本文 →
# # # # #
カーボンニュートラルの実現に向けて世界各国,各地域で具体的な取り組みが進み始めた。電力部門では,再生可能エネルギーの導入拡大,水素発電に向けたインフラ強化や地産地消化を進め,電化,電動化を促進する環境整備を進めている。一方,輸送や産業部門では電化,電動化やDX基盤となるデータセンターの高効率化に向けた材料やシステムレベルの革新技術の開発が進められている。特に,輸送部門では内燃機関を用いた従来の自動車に代わる電気自動車(EV)やプラグインハイブリッド車(PHV)など電動車の普及を2035年を目途に100%まで高めることが求められている。その実現には,ドライバーやオーナーに対しての経済価値とともに,脱炭素化に向けた環境価値の提供が欠かせない。

本稿では,普及期を迎える電動車向けに消費電力を低減する高効率モータ技術や充電の不安を解消する短時間充電に必要なインバータ技術,さらに需要の増加と多様性が求められる電力配電設備向け電力変換技術について紹介する。

目次

執筆者紹介

中津 欣也Nakatsu Kinya

  • 日立製作所 研究開発グループ 制御イノベーションセンタ 所属
  • 現在,インバータ,パワーモジュールの研究開発に従事
  • 博士(工学)
  • 電気学会会員
  • エレクトロニクス実装学会会員
  • 自動車技術会会員
  • 電子情報通信学会会員
  • IEEE会員

榎本 裕治Enomoto Yuji

  • 日立製作所 研究開発グループ 制御イノベーションセンタ ドライブシステム制御研究部 所属
  • 現在,モータおよびドライブシステムの研究開発に従事
  • 博士(工学)
  • 技術士(電気電子部門)
  • 電気学会会員
  • 日本AEM学会会員

石井 利昭Ishii Toshiaki

  • 日立製作所 研究開発グループ 材料イノベーションセンタ 電動機材料研究部 所属
  • 現在,車載電気電子機器の開発に従事
  • 博士(工学)
  • 技術士(化学部門)
  • 高分子学会会員
  • エレクトロニクス実装学会会員
  • アメリカ化学会会員

西原 淳夫Nishihara Atsuo

  • 日立製作所 研究開発グループ 機械イノベーションセンタ 熱流体システム研究部 所属
  • 現在,熱流体システムの研究開発に従事
  • 博士(工学)
  • 日本機械学会会員
  • 日本伝熱学会会員

叶田 玲彦Kanoda Akihiko

  • 日立製作所 研究開発グループ 制御イノベーションセンタ ドライブシステム制御研究部 所属
  • 現在,電力変換器の回路および制御に関する研究開発に従事
  • 電気学会会員

1. はじめに

世界のCO2排出量はおよそ320億トンで,そのうちの約11億トンが日本の排出である。その中でエネルギー転換部門の直接排出量の比率は約40%であり,運輸部門の比率が約17%と高く,合わせると約57%にも達する。日立が考える電動化社会では,2050年のカーボンニュートラルの実現に向けて,太陽光や風力といった再生可能エネルギーを増やすなど,ゼロエミッション電源比率の向上と合わせて電動化率を高め,生産,運用,廃棄に至るまでのライフサイクルの脱炭素化の実現をめざしている。
# # # # #
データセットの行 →
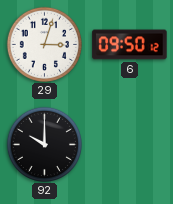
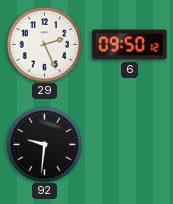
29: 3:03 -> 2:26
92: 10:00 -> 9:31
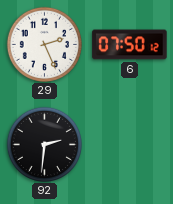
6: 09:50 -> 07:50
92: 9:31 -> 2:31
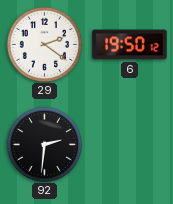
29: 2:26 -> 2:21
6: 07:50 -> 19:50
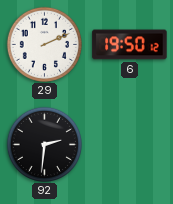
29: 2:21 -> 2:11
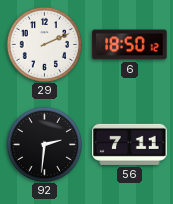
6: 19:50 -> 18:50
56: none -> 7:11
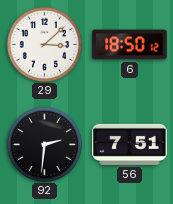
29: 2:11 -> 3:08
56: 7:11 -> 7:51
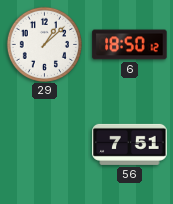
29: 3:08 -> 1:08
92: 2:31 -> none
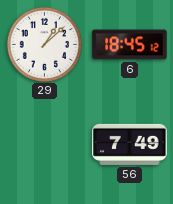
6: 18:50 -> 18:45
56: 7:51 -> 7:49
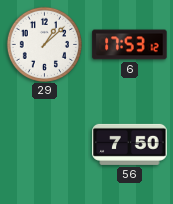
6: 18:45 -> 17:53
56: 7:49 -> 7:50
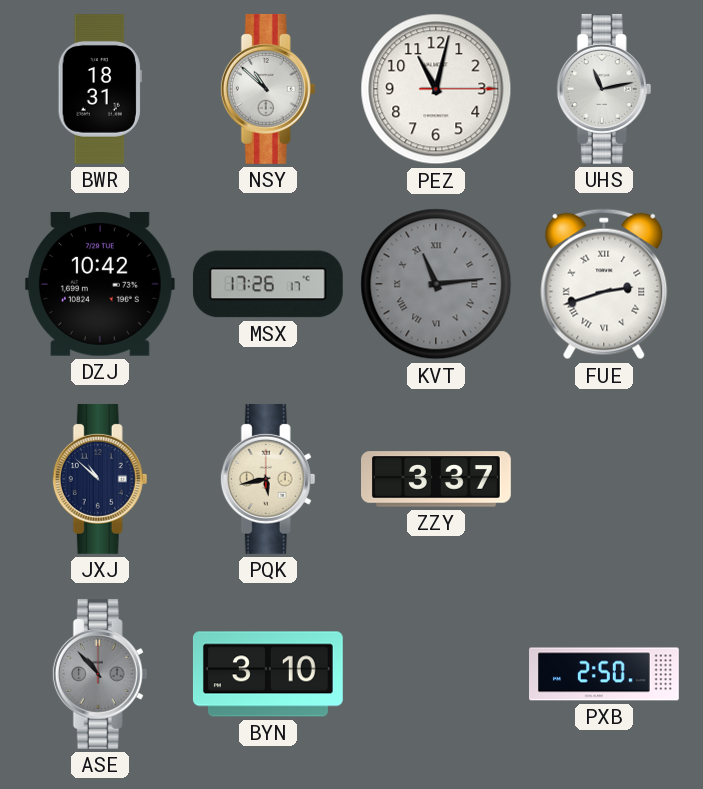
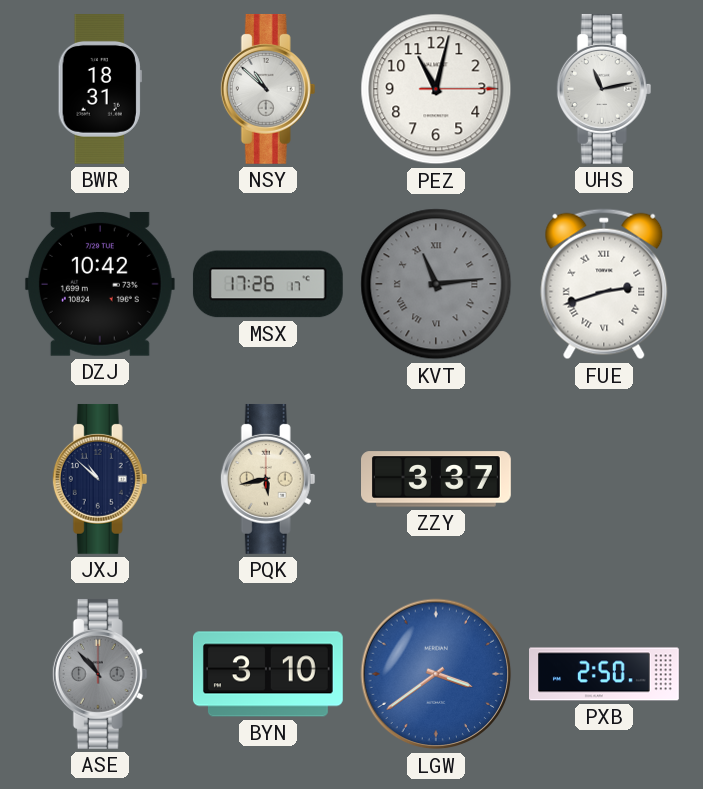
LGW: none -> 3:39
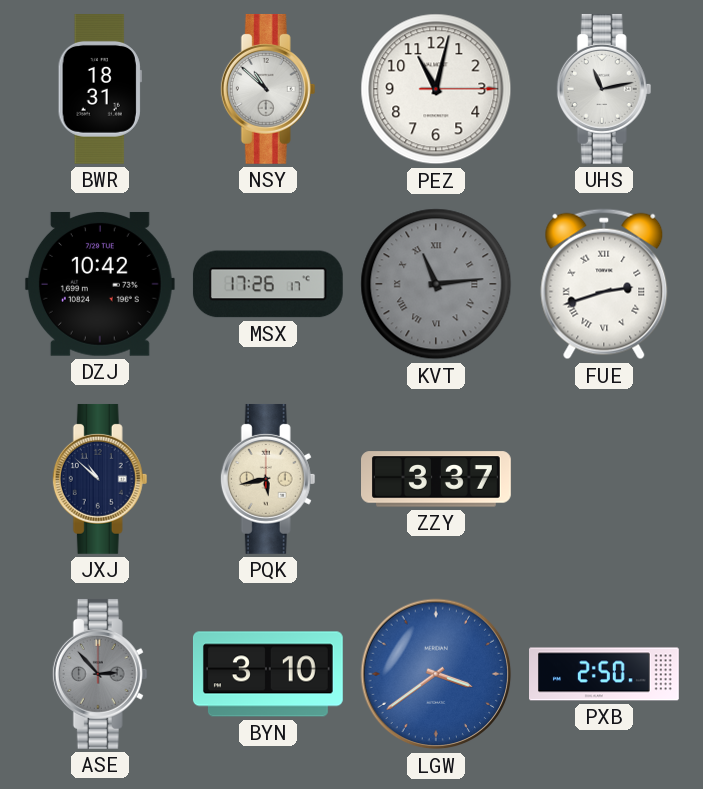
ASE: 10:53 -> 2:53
# # # # #
課題 → 上に示した電動化技術についての本文のうち、「カーボンニュートラルの実現に向けて世界各」から「環境価値の提供が欠かせない。」までの部分を一字一句そのまま書き写してください。

解答 →
カーボンニュートラルの実現に向けて世界各国,各地域で具体的な取り組みが進み始めた。電力部門では,再生可能エネルギーの導入拡大,水素発電に向けたインフラ強化や地産地消化を進め,電化,電動化を促進する環境整備を進めている。一方,輸送や産業部門では電化,電動化やDX基盤となるデータセンターの高効率化に向けた材料やシステムレベルの革新技術の開発が進められている。特に,輸送部門では内燃機関を用いた従来の自動車に代わる電気自動車(EV)やプラグインハイブリッド車(PHV)など電動車の普及を2035年を目途に100%まで高めることが求められている。その実現には,ドライバーやオーナーに対しての経済価値とともに,脱炭素化に向けた環境価値の提供が欠かせない。